No record may be left out; print them all verbatim.

* RECORD SET:
______________________________
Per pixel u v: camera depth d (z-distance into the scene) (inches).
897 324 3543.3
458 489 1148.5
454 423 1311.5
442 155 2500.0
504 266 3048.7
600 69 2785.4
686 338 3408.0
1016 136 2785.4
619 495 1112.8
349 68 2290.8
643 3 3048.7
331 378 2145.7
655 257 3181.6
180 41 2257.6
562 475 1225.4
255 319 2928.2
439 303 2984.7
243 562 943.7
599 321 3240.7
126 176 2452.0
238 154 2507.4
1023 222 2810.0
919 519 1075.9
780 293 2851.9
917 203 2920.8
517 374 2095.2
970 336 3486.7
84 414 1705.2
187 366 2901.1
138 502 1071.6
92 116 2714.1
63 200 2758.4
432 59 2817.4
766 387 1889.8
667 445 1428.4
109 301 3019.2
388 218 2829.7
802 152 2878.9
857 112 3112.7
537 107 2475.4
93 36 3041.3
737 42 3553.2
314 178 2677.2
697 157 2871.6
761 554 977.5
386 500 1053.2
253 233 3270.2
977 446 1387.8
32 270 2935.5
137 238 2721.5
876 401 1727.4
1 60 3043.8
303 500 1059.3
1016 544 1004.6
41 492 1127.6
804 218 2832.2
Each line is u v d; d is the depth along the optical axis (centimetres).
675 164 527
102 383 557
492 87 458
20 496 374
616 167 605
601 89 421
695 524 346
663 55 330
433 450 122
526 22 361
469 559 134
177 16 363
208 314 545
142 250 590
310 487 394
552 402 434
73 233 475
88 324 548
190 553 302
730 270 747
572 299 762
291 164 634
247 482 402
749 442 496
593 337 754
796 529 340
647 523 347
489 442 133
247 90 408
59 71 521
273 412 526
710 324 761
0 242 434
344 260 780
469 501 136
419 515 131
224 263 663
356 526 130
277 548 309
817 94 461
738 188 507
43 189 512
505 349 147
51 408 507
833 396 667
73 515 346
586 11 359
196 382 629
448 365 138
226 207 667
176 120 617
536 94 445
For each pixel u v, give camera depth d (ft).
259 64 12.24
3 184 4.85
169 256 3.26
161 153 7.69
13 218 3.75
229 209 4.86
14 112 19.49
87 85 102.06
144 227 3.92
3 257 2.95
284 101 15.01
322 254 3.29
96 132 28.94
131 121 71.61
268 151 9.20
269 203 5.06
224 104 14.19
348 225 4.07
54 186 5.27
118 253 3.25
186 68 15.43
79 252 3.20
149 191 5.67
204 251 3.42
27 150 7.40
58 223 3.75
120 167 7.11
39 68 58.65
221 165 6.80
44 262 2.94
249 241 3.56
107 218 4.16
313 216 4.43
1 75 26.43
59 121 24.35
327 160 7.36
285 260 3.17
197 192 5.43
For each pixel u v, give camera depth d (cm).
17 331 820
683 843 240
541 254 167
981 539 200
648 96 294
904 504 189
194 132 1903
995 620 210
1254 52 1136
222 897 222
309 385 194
______________________________
* SOLUTION TO THE EXERCISE:
Per pixel u v: camera depth d (z-distance into the scene) (inches).
897 324 3543.3
458 489 1148.5
454 423 1311.5
442 155 2500.0
504 266 3048.7
600 69 2785.4
686 338 3408.0
1016 136 2785.4
619 495 1112.8
349 68 2290.8
643 3 3048.7
331 378 2145.7
655 257 3181.6
180 41 2257.6
562 475 1225.4
255 319 2928.2
439 303 2984.7
243 562 943.7
599 321 3240.7
126 176 2452.0
238 154 2507.4
1023 222 2810.0
919 519 1075.9
780 293 2851.9
917 203 2920.8
517 374 2095.2
970 336 3486.7
84 414 1705.2
187 366 2901.1
138 502 1071.6
92 116 2714.1
63 200 2758.4
432 59 2817.4
766 387 1889.8
667 445 1428.4
109 301 3019.2
388 218 2829.7
802 152 2878.9
857 112 3112.7
537 107 2475.4
93 36 3041.3
737 42 3553.2
314 178 2677.2
697 157 2871.6
761 554 977.5
386 500 1053.2
253 233 3270.2
977 446 1387.8
32 270 2935.5
137 238 2721.5
876 401 1727.4
1 60 3043.8
303 500 1059.3
1016 544 1004.6
41 492 1127.6
804 218 2832.2
Each line is u v d; d is the depth along the optical axis (centimetres).
675 164 527
102 383 557
492 87 458
20 496 374
616 167 605
601 89 421
695 524 346
663 55 330
433 450 122
526 22 361
469 559 134
177 16 363
208 314 545
142 250 590
310 487 394
552 402 434
73 233 475
88 324 548
190 553 302
730 270 747
572 299 762
291 164 634
247 482 402
749 442 496
593 337 754
796 529 340
647 523 347
489 442 133
247 90 408
59 71 521
273 412 526
710 324 761
0 242 434
344 260 780
469 501 136
419 515 131
224 263 663
356 526 130
277 548 309
817 94 461
738 188 507
43 189 512
505 349 147
51 408 507
833 396 667
73 515 346
586 11 359
196 382 629
448 365 138
226 207 667
176 120 617
536 94 445
For each pixel u v, give camera depth d (ft).
259 64 12.24
3 184 4.85
169 256 3.26
161 153 7.69
13 218 3.75
229 209 4.86
14 112 19.49
87 85 102.06
144 227 3.92
3 257 2.95
284 101 15.01
322 254 3.29
96 132 28.94
131 121 71.61
268 151 9.20
269 203 5.06
224 104 14.19
348 225 4.07
54 186 5.27
118 253 3.25
186 68 15.43
79 252 3.20
149 191 5.67
204 251 3.42
27 150 7.40
58 223 3.75
120 167 7.11
39 68 58.65
221 165 6.80
44 262 2.94
249 241 3.56
107 218 4.16
313 216 4.43
1 75 26.43
59 121 24.35
327 160 7.36
285 260 3.17
197 192 5.43
For each pixel u v, give camera depth d (cm).
17 331 820
683 843 240
541 254 167
981 539 200
648 96 294
904 504 189
194 132 1903
995 620 210
1254 52 1136
222 897 222
309 385 194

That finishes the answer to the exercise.